Closing the complex has the support of Gov. Andrew Cuomo, who blasted New York City Mayor Bill de Blasio in March for his lack of "political will" on the issue. Less than three weeks later, de Blasio declared his support for the new plan. But ultimately, to end the use of the city's "expensive penal colony," as the commission put it, the city will have to meet a daunting goal—cutting its jail population in half over 10 years, from nearly 10,000 to 5,000 people.
To accomplish this, the commission put forward an array of proposals, from eliminating short jail sentences to raising the age of "criminal justice responsibility" in the state from 16 to 18. But one measure stands out as having the most potential for reducing the number of people New York City incarcerates: bail reform.
Of the almost 10,000 people held in city jails each day, three-quarters have not been convicted of a crime, the commission found. Instead, they're held because they can't afford bail while their cases crawl through a clogged court system.
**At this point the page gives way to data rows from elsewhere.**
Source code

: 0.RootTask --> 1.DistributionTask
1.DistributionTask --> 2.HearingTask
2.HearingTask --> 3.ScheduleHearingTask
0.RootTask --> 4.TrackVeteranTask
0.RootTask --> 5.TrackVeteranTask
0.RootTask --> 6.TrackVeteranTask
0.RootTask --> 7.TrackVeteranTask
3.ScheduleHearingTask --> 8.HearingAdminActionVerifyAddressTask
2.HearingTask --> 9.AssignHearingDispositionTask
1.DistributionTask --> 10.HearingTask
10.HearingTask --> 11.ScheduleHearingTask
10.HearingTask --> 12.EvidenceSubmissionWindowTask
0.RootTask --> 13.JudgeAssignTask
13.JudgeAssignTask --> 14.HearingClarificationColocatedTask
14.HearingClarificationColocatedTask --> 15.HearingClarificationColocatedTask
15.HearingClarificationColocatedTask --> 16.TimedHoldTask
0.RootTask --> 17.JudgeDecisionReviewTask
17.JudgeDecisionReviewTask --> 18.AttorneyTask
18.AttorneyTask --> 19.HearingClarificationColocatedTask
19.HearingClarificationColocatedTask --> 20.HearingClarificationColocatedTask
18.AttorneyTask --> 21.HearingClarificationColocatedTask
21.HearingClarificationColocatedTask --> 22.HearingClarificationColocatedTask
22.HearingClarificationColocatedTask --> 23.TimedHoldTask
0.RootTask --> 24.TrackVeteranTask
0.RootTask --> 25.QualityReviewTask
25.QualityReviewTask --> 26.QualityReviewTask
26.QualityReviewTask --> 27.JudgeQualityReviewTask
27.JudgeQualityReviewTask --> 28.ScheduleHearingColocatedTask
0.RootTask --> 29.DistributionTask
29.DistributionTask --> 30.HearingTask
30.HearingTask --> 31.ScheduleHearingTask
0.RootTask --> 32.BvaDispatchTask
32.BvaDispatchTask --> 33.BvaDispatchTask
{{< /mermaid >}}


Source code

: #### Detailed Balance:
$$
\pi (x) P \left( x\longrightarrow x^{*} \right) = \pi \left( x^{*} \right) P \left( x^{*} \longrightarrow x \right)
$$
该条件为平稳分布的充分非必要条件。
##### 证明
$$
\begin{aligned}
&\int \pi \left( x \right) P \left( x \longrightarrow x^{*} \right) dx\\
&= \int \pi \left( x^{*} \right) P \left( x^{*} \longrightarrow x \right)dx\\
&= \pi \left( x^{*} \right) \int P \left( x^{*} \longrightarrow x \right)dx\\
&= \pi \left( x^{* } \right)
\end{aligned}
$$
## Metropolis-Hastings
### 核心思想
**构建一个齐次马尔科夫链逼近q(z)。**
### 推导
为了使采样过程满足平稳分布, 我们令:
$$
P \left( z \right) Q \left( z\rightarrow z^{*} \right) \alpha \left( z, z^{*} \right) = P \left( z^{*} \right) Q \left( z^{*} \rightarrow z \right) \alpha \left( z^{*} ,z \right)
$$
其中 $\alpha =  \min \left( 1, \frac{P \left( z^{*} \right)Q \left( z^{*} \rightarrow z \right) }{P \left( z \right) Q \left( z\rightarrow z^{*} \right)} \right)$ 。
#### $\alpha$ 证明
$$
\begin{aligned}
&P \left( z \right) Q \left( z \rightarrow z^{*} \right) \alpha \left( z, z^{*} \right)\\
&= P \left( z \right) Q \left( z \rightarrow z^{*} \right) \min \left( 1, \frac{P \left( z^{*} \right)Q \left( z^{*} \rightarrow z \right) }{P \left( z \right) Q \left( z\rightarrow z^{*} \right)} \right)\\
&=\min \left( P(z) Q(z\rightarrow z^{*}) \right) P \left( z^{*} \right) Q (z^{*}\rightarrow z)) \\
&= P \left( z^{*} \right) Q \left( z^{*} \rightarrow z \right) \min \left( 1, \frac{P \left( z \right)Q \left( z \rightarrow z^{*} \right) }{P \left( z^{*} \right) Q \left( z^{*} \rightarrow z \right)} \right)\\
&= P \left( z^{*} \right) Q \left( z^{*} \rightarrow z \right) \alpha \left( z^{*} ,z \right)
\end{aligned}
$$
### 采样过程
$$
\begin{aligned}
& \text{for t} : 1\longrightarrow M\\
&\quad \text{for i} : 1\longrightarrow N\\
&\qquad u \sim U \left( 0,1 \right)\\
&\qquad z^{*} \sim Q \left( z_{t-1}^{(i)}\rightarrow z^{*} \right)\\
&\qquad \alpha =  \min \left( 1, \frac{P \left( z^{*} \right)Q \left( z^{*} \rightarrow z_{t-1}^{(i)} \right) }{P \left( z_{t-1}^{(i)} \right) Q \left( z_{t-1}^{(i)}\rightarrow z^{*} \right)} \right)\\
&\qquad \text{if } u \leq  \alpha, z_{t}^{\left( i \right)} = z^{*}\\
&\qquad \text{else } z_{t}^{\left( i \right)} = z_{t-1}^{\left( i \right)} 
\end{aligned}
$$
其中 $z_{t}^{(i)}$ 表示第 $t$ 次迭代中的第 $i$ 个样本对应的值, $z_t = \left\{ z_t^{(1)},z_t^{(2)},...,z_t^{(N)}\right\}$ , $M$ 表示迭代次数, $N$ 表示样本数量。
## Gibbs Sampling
In 2016, New York City judges set bail for 28 percent of the defendants who appeared before them, but 9 out of 10 were unable to pull together the cash before they were incarcerated. Even though city courts set bail at amounts that were relatively lower than others nationally, most defendants ended up on Rikers Island.
"We know that many of these individuals are not threats to public safety," wrote former New York State chief judge Jonathan Lippman, the commission's chair, in a letter accompanying the report. "What they are is poor."
The consequences of this pretrial incarceration can be disastrous. This island complex, which holds nearly 80 percent of New York City inmates, has a serious record of abuses: inmate violence, staff brutality, rape, mistreatment of locked-up teens and the mentally ill, and high rates of solitary confinement. All of these have been brought to light through decades of lawsuits, investigations, and exposes. More problems at the complex were exposed in 2014 when The New Yorker published the story of Kalief Browder, a black 16-year-old accused of stealing a backpack who was kept on Rikers for three years, mostly in solitary confinement, while awaiting a trial to prove his innocence. Browder was brought to the island because his family couldn't pay $3,000 for bail. (He was released in 2013 after the charges were dropped, but he committed suicide two years later.)
The vast majority of those held in pretrial detention ultimately cut deals with prosecutors to get out, with black and Latino defendants disproportionately taking plea offers that require yet more jail time, the New York City commission found. Defendants with a mental illness, already less likely to afford bail, spent twice as long in pretrial detention compared with others. What's more, the benefits of bail are murky, to say the least. As Human Rights Watch has reported, very few New York City defendants who are released, even without bail, fail to appear for their next court hearing. In some cases, the fees simply line the pockets of commercial bail companies.
To reduce pretrial detention, the commission proposed ending the use of money bail in New York altogether—a step that would require legislative action. It also recommended streamlining access to other kinds of bail (commercial bail bonds, for instance) that don't require a big deposit. More defendants could also be released under "pretrial supervision," which could include required substance abuse or mental health treatment, ankle monitoring, or house arrest. In 2016, just 1.5 percent of defendants were released into pretrial supervision at their arraignment.
Those solutions aren't perfect: For-profit companies that operate ankle-monitoring systems can charge high fees, and some algorithms used to determine who is the least risky to release have been shown to disadvantage black defendants. But the commission's recommendations represent the latest in a recent wave of bail reform initiatives across the country. New Mexico voters passed a watered-down constitutional amendment reducing bail use last November. After New Jersey implemented new bail practices this year, judges set bail in just 3 out of 3,382 cases during a four-week period in January. Lawmakers in California and Illinois are bringing bail reform bills this year, while a fight over the issue plays out between Maryland's courts and legislators backed by the bail bond industry.
"The bottom line is this," the commission wrote. "Money bail does not have a meaningful impact on appearance in court but it does serve to hold thousands of New Yorkers in jail without a strong public safety rationale."